I can still recall this moment clearly. Around 2005, I was watching Air TV and its beautiful opening, Tori no Uta, started playing. I was reading the karaoke with the English lyrics and the concept of romaji was rather obvious. Then I took note of recurring bits and parts. I started to read with the line of kanji (Chinese characters). And so I began learning Japanese.
Karaoke helped me out a lot during the first few months of just trying to figure things out (note: I was a clueless 12- or 13-year old at the time). It started with learning a few hiragana symbols, a kanji here and there. The things I saw frequently in the karaoke were more easily remembered. Particles like は, こ, に or simple kanji like 水. It wasn’t much but it was a start.
Afterwards I started getting a basic grasp of how sentences flowed, a few standard expressions, getting familiar with the SOV structure. I didn’t figure these out consciously of course, but I was feeling how the language flowed. In my opinion one of the most important things to try to grasp when learning a language.
Only then did I start learning the grammar. And I used the Wikipedia page on Japanese grammar for it. Vocabulary is something I was and still am learning along the way, because, in learning any language, vocabulary is a lot of memorization and memorization is boring.
To help that, I try to visit a lot of Japanese sites of interest, follow Japanese twitter accounts, ask people to converse in Japanese with me. Say they type a kanji I don’t know, it will be my curiosity that drives me to the translation and hopefully the end result will be a newly learned character.

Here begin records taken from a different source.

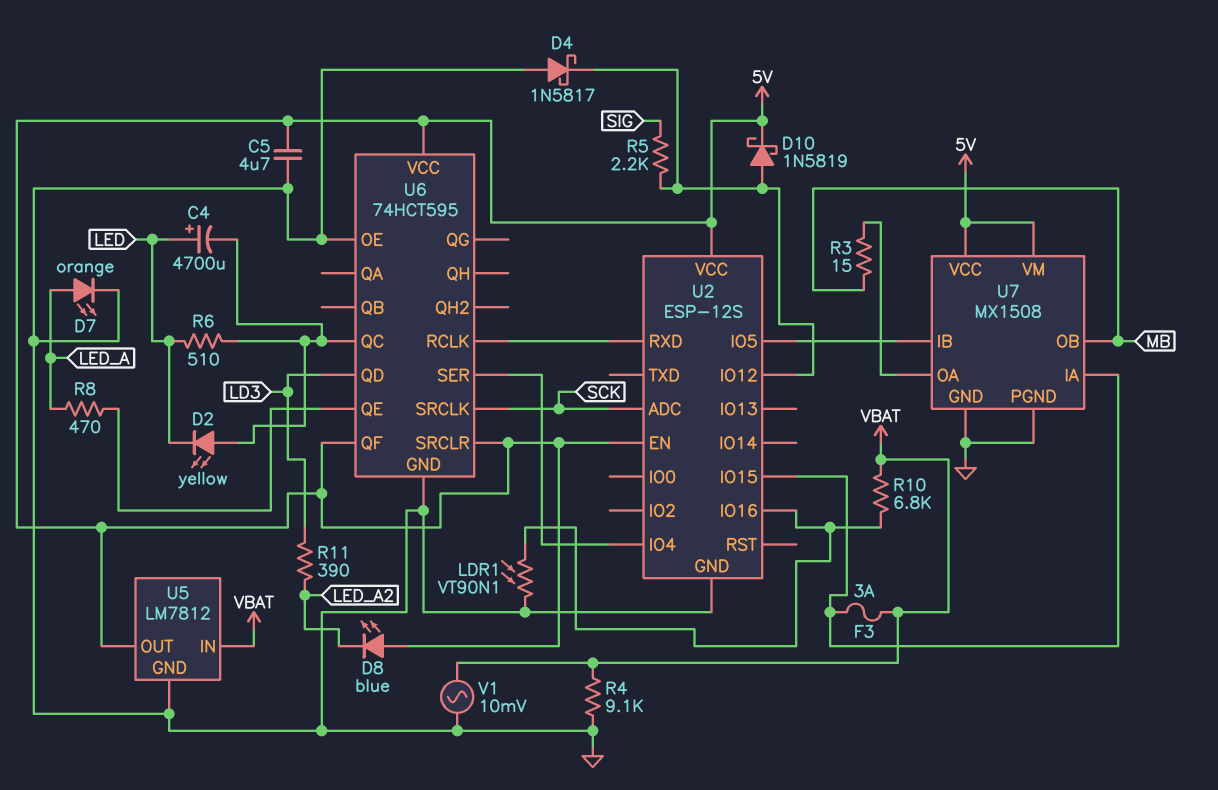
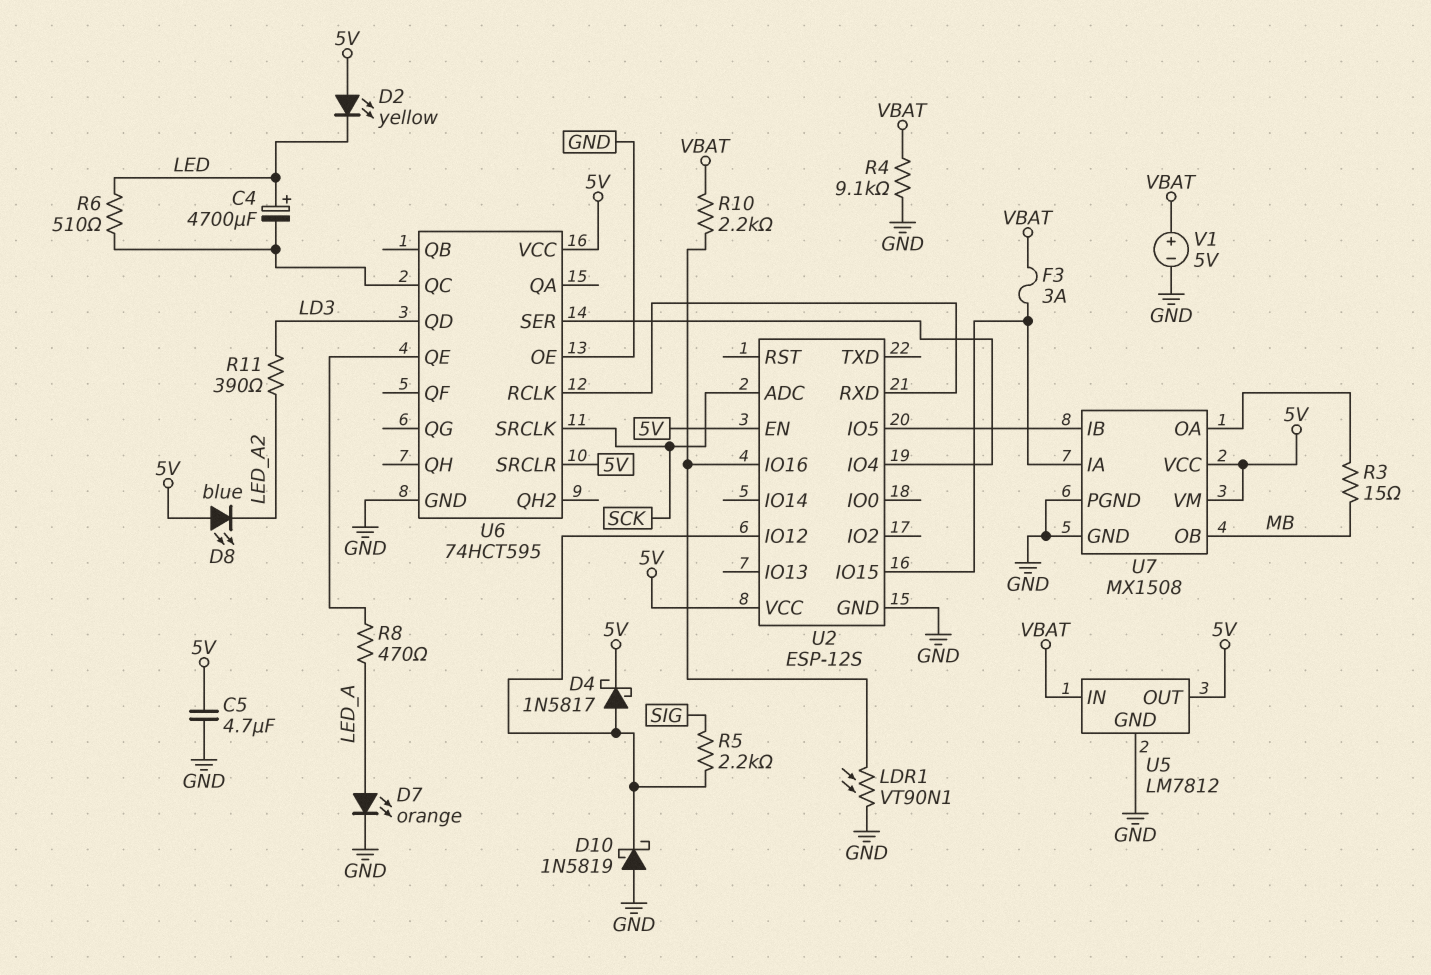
D2: LED yellow (A U6/QC, K LED) -> LED yellow (A 5V, K LED)
D4: schottky 1N5817 (A GND, K U2/IO12) -> schottky 1N5817 (A U2/IO12, K 5V)
D10: schottky 1N5819 (A U2/IO12, K 5V) -> schottky 1N5819 (A GND, K U2/IO12)
R10: 6.8k (U2/IO16, VBAT) -> 2.2k (U2/IO16, VBAT)
U6 pin QF: 5V -> none
V1: AC 10mV (GND, VBAT) -> 5V (plus VBAT, minus GND)

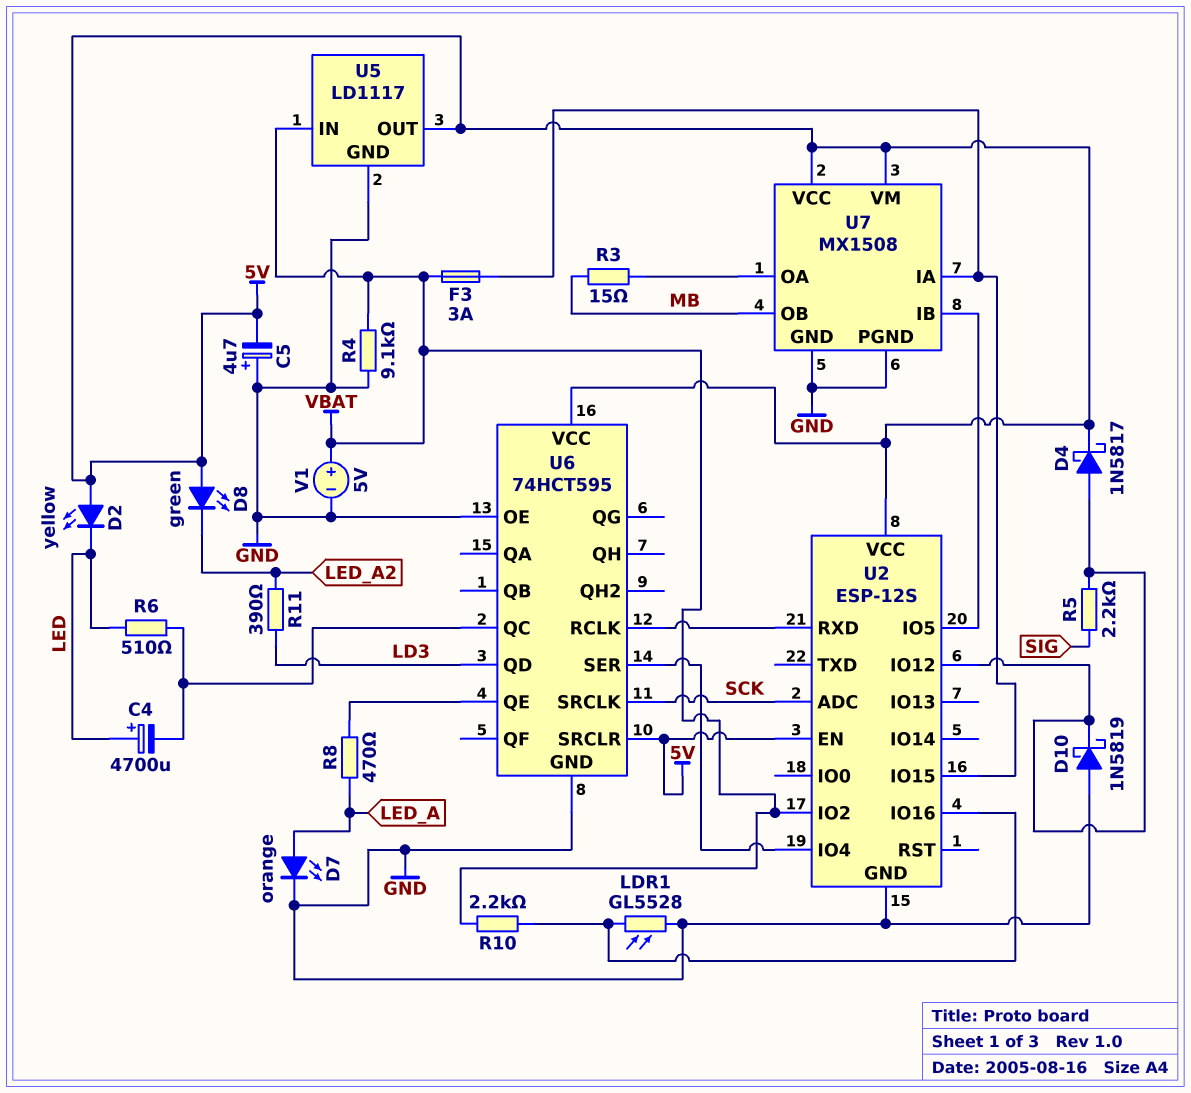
C5: 4.7uF (5V, GND) -> 4.7uF (plus GND, minus 5V)
D8: LED blue (A 5V, K LED_A2) -> LED green (A 5V, K LED_A2)
LDR1: VT90N1 (GND, U2/IO16) -> GL5528 (GND, U2/IO16)
U2 pin IO2: none -> VBAT
U5: LM7812 -> LD1117

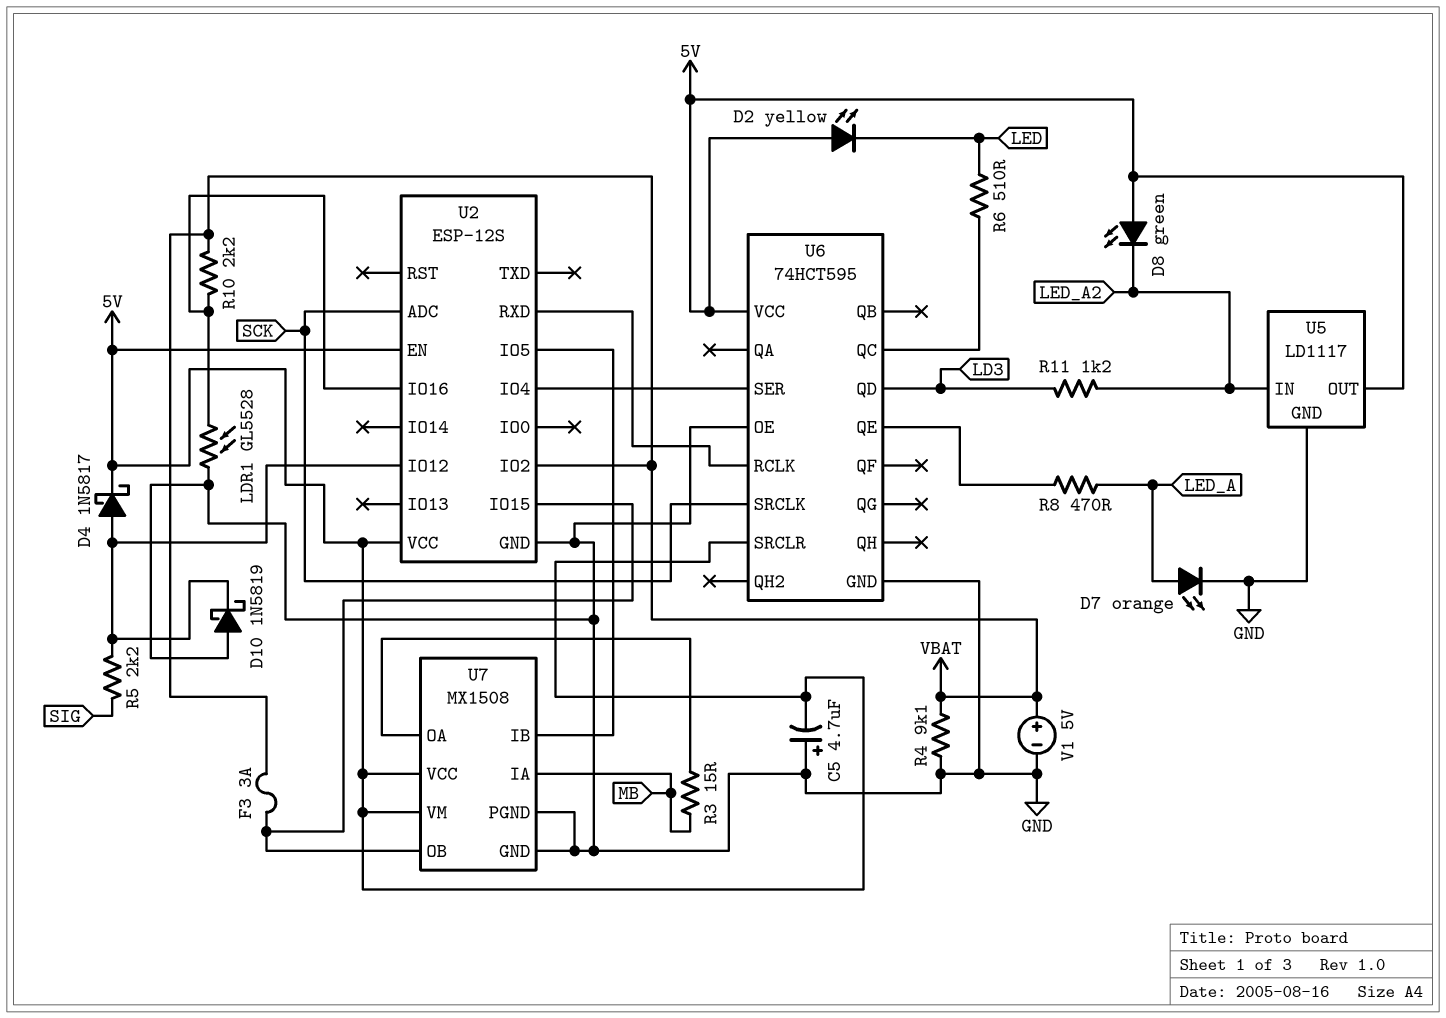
C4: 4700uF (plus LED, minus U6/QC) -> none
R11: 390 (LD3, LED_A2) -> 1.2k (LD3, LED_A2)
U5 pin IN: VBAT -> LED_A2
U7 pin IA: U2/IO15 -> MB
U7 pin OB: MB -> U2/IO15

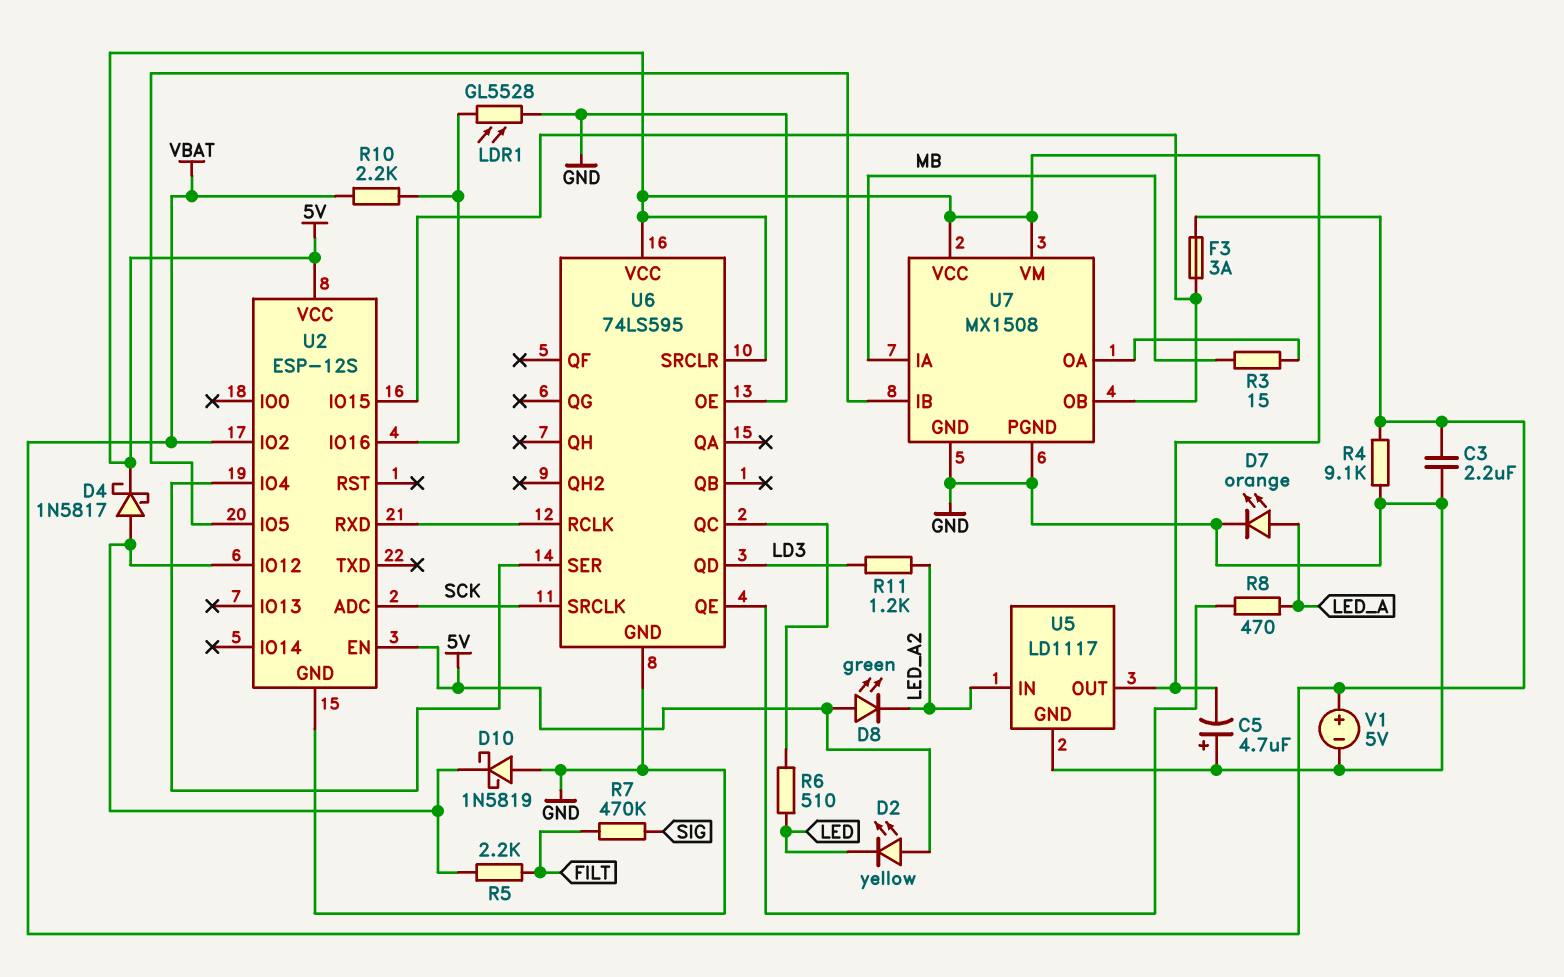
C3: none -> 2.2uF (GND, VBAT)
R5: 2.2k (SIG, U2/IO12) -> 2.2k (FILT, U2/IO12)
R7: none -> 470k (FILT, SIG)
U6: 74HCT595 -> 74LS595

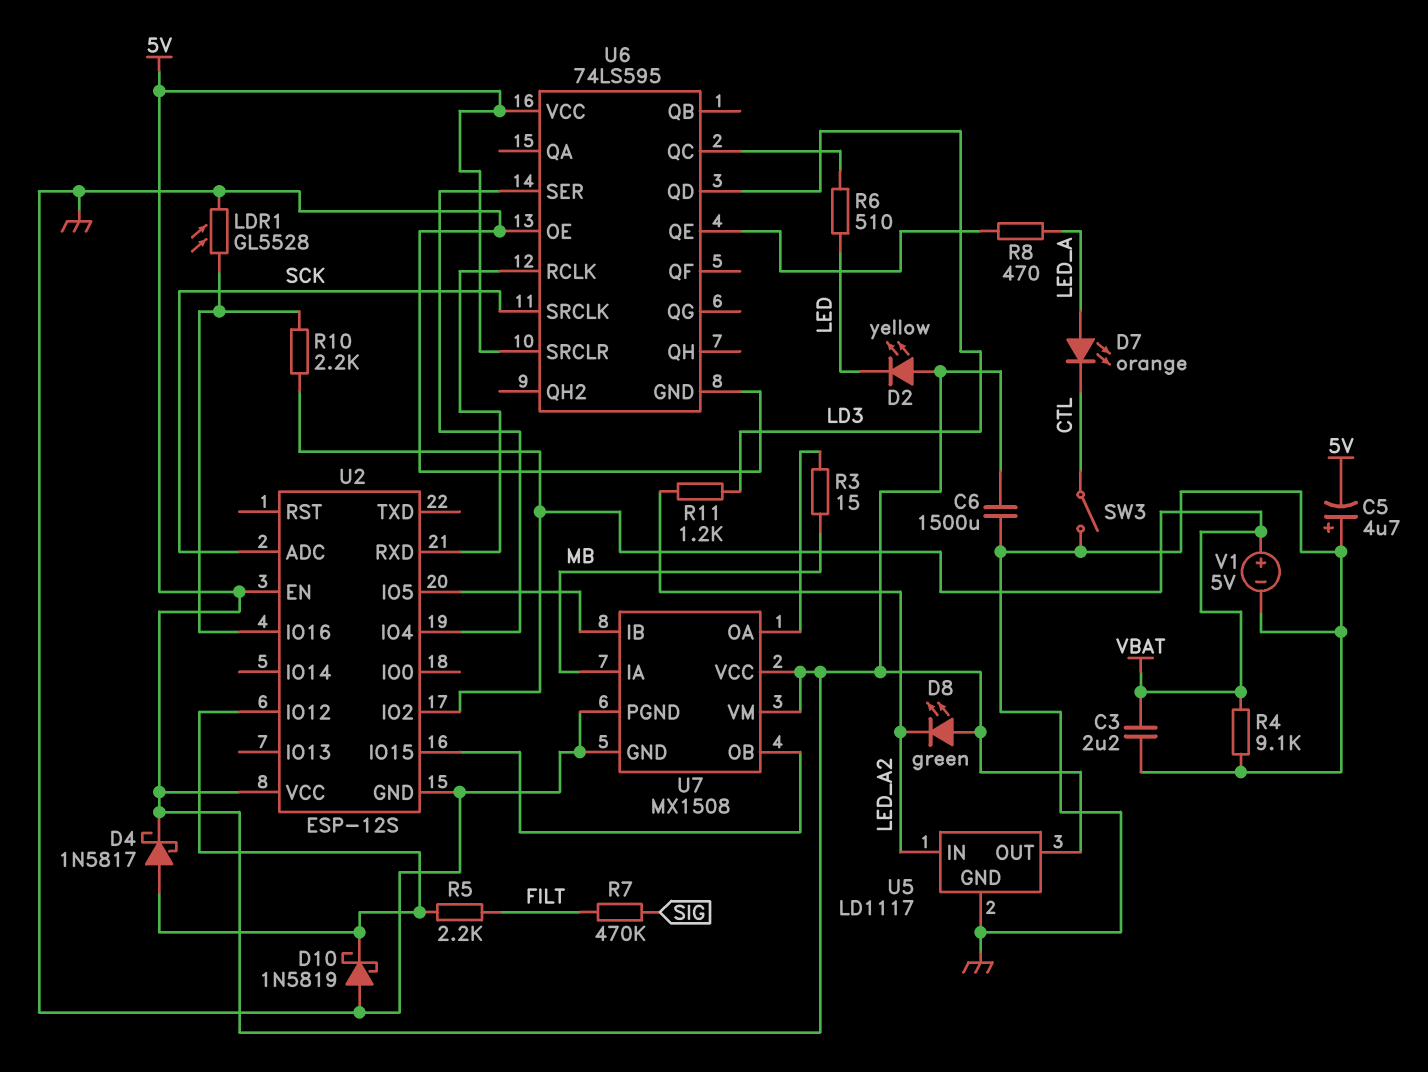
C6: none -> 1500uF (5V, GND)
D7: LED orange (A LED_A, K GND) -> LED orange (A LED_A, K CTL)
F3: 3A (U2/IO15, VBAT) -> none
SW3: none -> switch (CTL, GND)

I wouldn’t recommend this way of starting out learning a language to anyone. I learned all of this out of curiosity and that’s fine, really! I love being able to speak other languages and having a driving factor is most important. Anime is generally really simple and easy to understand. Feeling the language is still important. Understanding the grammar is something that goes without saying. But there’s still a high risk of learning something in the wrong way. For instance, when I started out I didn’t have a clue about stroke orders. I relied on sometimes shoddy translations. You actually risk getting the wrong feel out of it and that is lethal.
The goal for next year is to take the Japanese Language Proficiency Test 3, or simply JLPT3 (there are 5 levels, with JLPT1 being the highest level). I think it’s a very realistic goal. I also think it’s a good way to test my skills and to see at what level I’m currently at. Should I be satisfied with my result, I’ll aim for JLPT2 the year after that. It’s the year I’m planning to go to Japan. Of course, that means I’ll have to do a lot of memorization.
For those of you who were expecting a way to DIY Learn how to Japanese, here’s an ordered list of things you should do:
- Memorize all hiragana (1 week)
- Memorize all katakana (1 week)
- Learn basic grammar (?? weeks)
- Immerse yourself in the language (lifetime)
- Learn vocabulary (lifetime)
You can see my teaching skills and experience come into play.
If you have any specific questions or are just curious about the intricacies of the Japanese language, I really like the (English-speaking) “Japanese” question board on StackExchange. If you have any sites like these I’d love to hear it.